[Dataset listing]
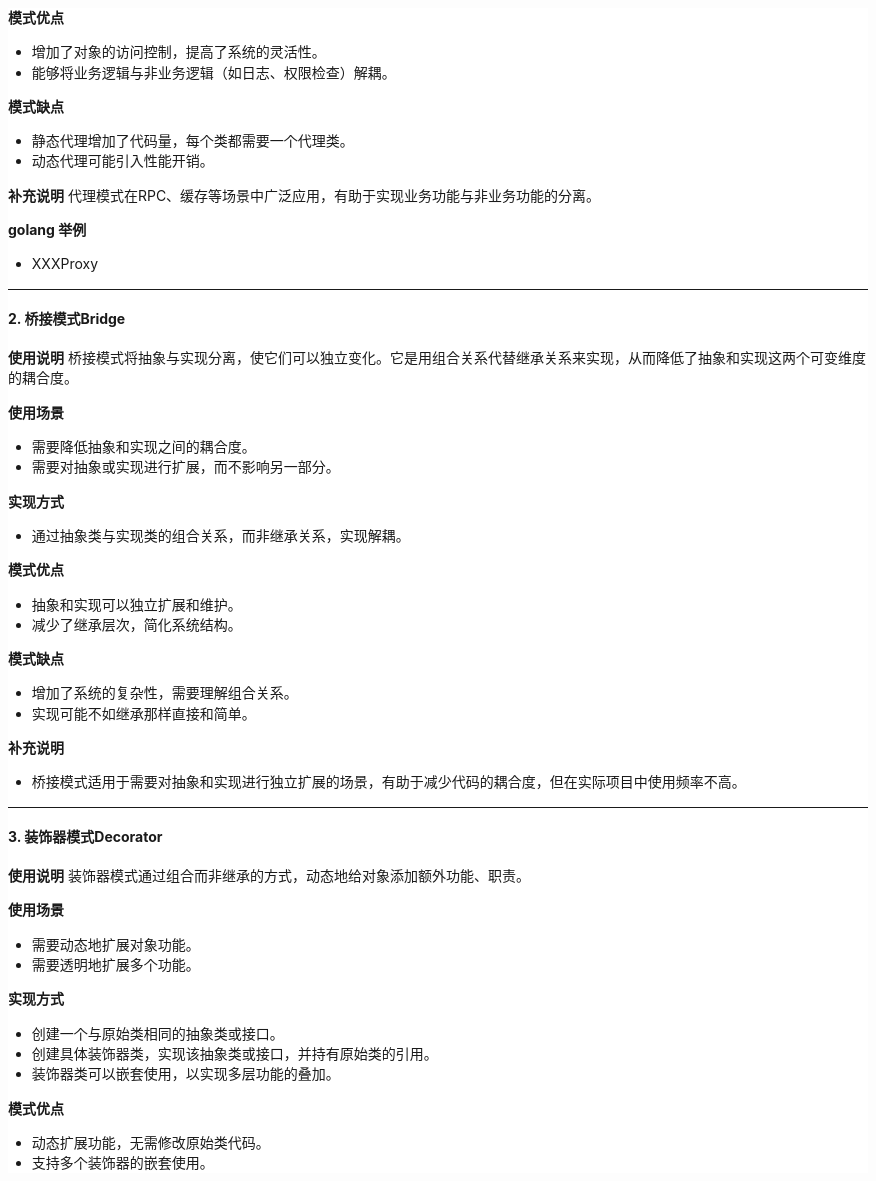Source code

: **模式优点**
- 增加了对象的访问控制，提高了系统的灵活性。
- 能够将业务逻辑与非业务逻辑（如日志、权限检查）解耦。

**模式缺点**
- 静态代理增加了代码量，每个类都需要一个代理类。
- 动态代理可能引入性能开销。

**补充说明**
代理模式在RPC、缓存等场景中广泛应用，有助于实现业务功能与非业务功能的分离。

**golang 举例**
- XXXProxy

----
#### 2. 桥接模式Bridge

**使用说明**
桥接模式将抽象与实现分离，使它们可以独立变化。它是用组合关系代替继承关系来实现，从而降低了抽象和实现这两个可变维度的耦合度。

**使用场景**
- 需要降低抽象和实现之间的耦合度。
- 需要对抽象或实现进行扩展，而不影响另一部分。

**实现方式**
- 通过抽象类与实现类的组合关系，而非继承关系，实现解耦。

**模式优点**
- 抽象和实现可以独立扩展和维护。
- 减少了继承层次，简化系统结构。

**模式缺点**
- 增加了系统的复杂性，需要理解组合关系。
- 实现可能不如继承那样直接和简单。

**补充说明**
- 桥接模式适用于需要对抽象和实现进行独立扩展的场景，有助于减少代码的耦合度，但在实际项目中使用频率不高。

----
#### 3. 装饰器模式Decorator

**使用说明**
装饰器模式通过组合而非继承的方式，动态地给对象添加额外功能、职责。

**使用场景**
- 需要动态地扩展对象功能。
- 需要透明地扩展多个功能。

**实现方式**
- 创建一个与原始类相同的抽象类或接口。
- 创建具体装饰器类，实现该抽象类或接口，并持有原始类的引用。
- 装饰器类可以嵌套使用，以实现多层功能的叠加。

**模式优点**
- 动态扩展功能，无需修改原始类代码。
- 支持多个装饰器的嵌套使用。
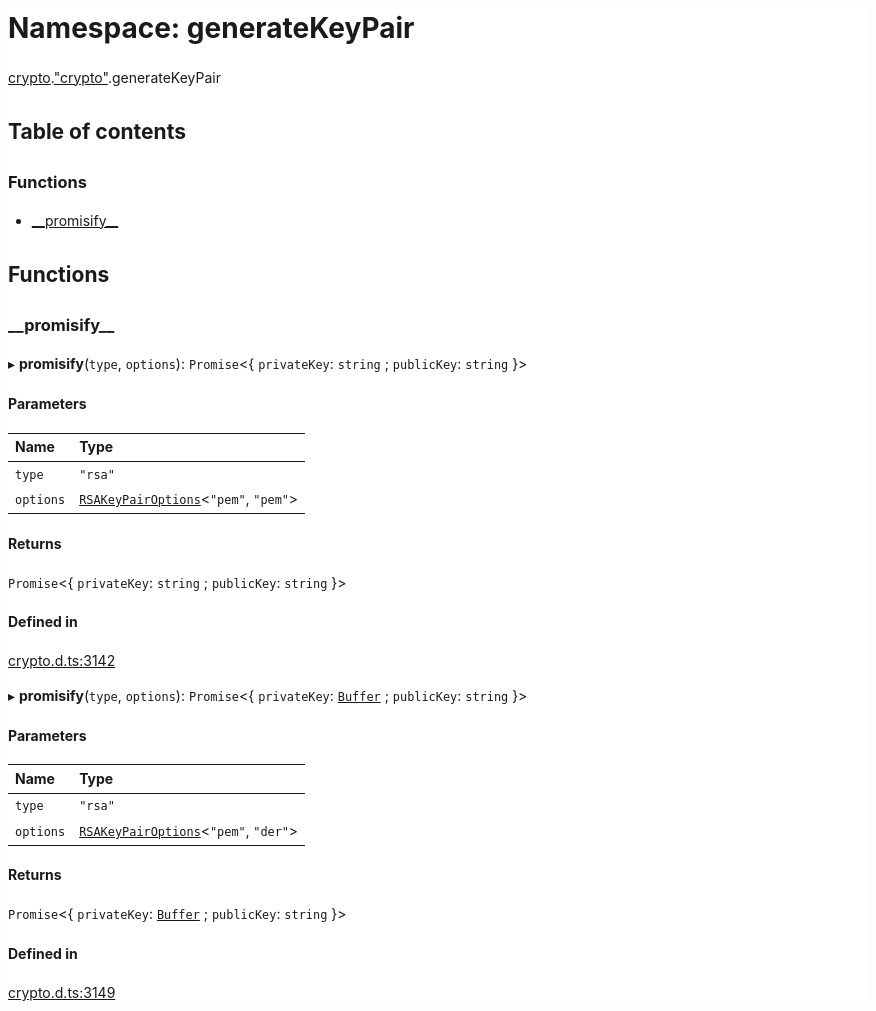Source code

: # Namespace: generateKeyPair

[crypto](crypto.md).["crypto"](crypto._crypto_.md).generateKeyPair

## Table of contents

### Functions

- [\_\_promisify\_\_](crypto._crypto_.generateKeyPair.md#__promisify__)

## Functions

### \_\_promisify\_\_

▸ **__promisify__**(`type`, `options`): `Promise`<{ `privateKey`: `string` ; `publicKey`: `string`  }\>

#### Parameters

| Name | Type |
| :------ | :------ |
| `type` | ``"rsa"`` |
| `options` | [`RSAKeyPairOptions`](../interfaces/crypto._crypto_.RSAKeyPairOptions.md)<``"pem"``, ``"pem"``\> |

#### Returns

`Promise`<{ `privateKey`: `string` ; `publicKey`: `string`  }\>

#### Defined in

[crypto.d.ts:3142](https://github.com/goodcodedev/bun-types/blob/8bd1b3a/crypto.d.ts#L3142)

▸ **__promisify__**(`type`, `options`): `Promise`<{ `privateKey`: [`Buffer`](buffer._buffer_.md#buffer) ; `publicKey`: `string`  }\>

#### Parameters

| Name | Type |
| :------ | :------ |
| `type` | ``"rsa"`` |
| `options` | [`RSAKeyPairOptions`](../interfaces/crypto._crypto_.RSAKeyPairOptions.md)<``"pem"``, ``"der"``\> |

#### Returns

`Promise`<{ `privateKey`: [`Buffer`](buffer._buffer_.md#buffer) ; `publicKey`: `string`  }\>

#### Defined in

[crypto.d.ts:3149](https://github.com/goodcodedev/bun-types/blob/8bd1b3a/crypto.d.ts#L3149)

▶ TASK GOAL: Swap "组合关系" for "聚合关系" throughout the listing, from its start through the line containing "- 实现可能不如继承那样直接和简单。", and please write out those lines with nothing else changed and the pictures left out.

▶ TASK RESULT:
Source code

: **模式优点**
- 增加了对象的访问控制，提高了系统的灵活性。
- 能够将业务逻辑与非业务逻辑（如日志、权限检查）解耦。

**模式缺点**
- 静态代理增加了代码量，每个类都需要一个代理类。
- 动态代理可能引入性能开销。

**补充说明**
代理模式在RPC、缓存等场景中广泛应用，有助于实现业务功能与非业务功能的分离。

**golang 举例**
- XXXProxy

----
#### 2. 桥接模式Bridge

**使用说明**
桥接模式将抽象与实现分离，使它们可以独立变化。它是用聚合关系代替继承关系来实现，从而降低了抽象和实现这两个可变维度的耦合度。

**使用场景**
- 需要降低抽象和实现之间的耦合度。
- 需要对抽象或实现进行扩展，而不影响另一部分。

**实现方式**
- 通过抽象类与实现类的聚合关系，而非继承关系，实现解耦。

**模式优点**
- 抽象和实现可以独立扩展和维护。
- 减少了继承层次，简化系统结构。

**模式缺点**
- 增加了系统的复杂性，需要理解聚合关系。
- 实现可能不如继承那样直接和简单。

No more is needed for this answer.